The bill arrives in a legislative environment where maternal health has bipartisan traction but incarceration reform does not. Colorado just advanced a maternal health equity bill to the governor's desk, focused on reducing disparities in care for Black mothers and other marginalized birthing populations. That bill's passage signals real appetite for addressing maternal health inequity — but its scope stops at the prison wall. Kamlager-Dove's proposal asks whether the constitutional right to medical care means anything for the roughly 55,000 women in U.S. jails and prisons, many of whom are pregnant or recently postpartum.
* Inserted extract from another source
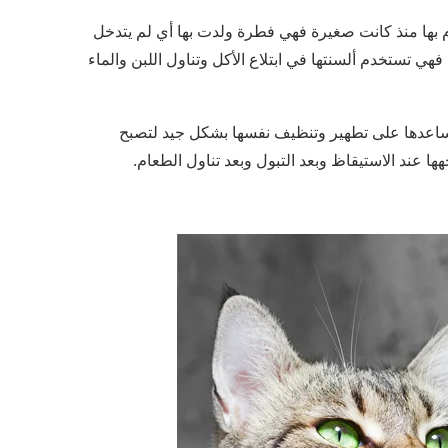
 بها منذ كانت صغيرة فهي فطرة ولدت بها أي لم يتدخل
هي تستخدم ألسنتها في ابتلاع الأكل وتناول اللبن والماء
اعدها على تطهير وتنظيف نفسها بشكل جيد لتصبح
ا عند الاستيقاظ وبعد التبول وبعد تناول الطعام.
The care economy tends to focus on seniors and children. But incarcerated women represent one of its most invisible populations — people who need care, can't choose their provider, and have no market power to demand better. If the bill advances, it would be the most significant federal intervention on behalf of pregnant prisoners in decades. If it stalls, it will join a long shelf of proposals that acknowledged a crisis and then moved on.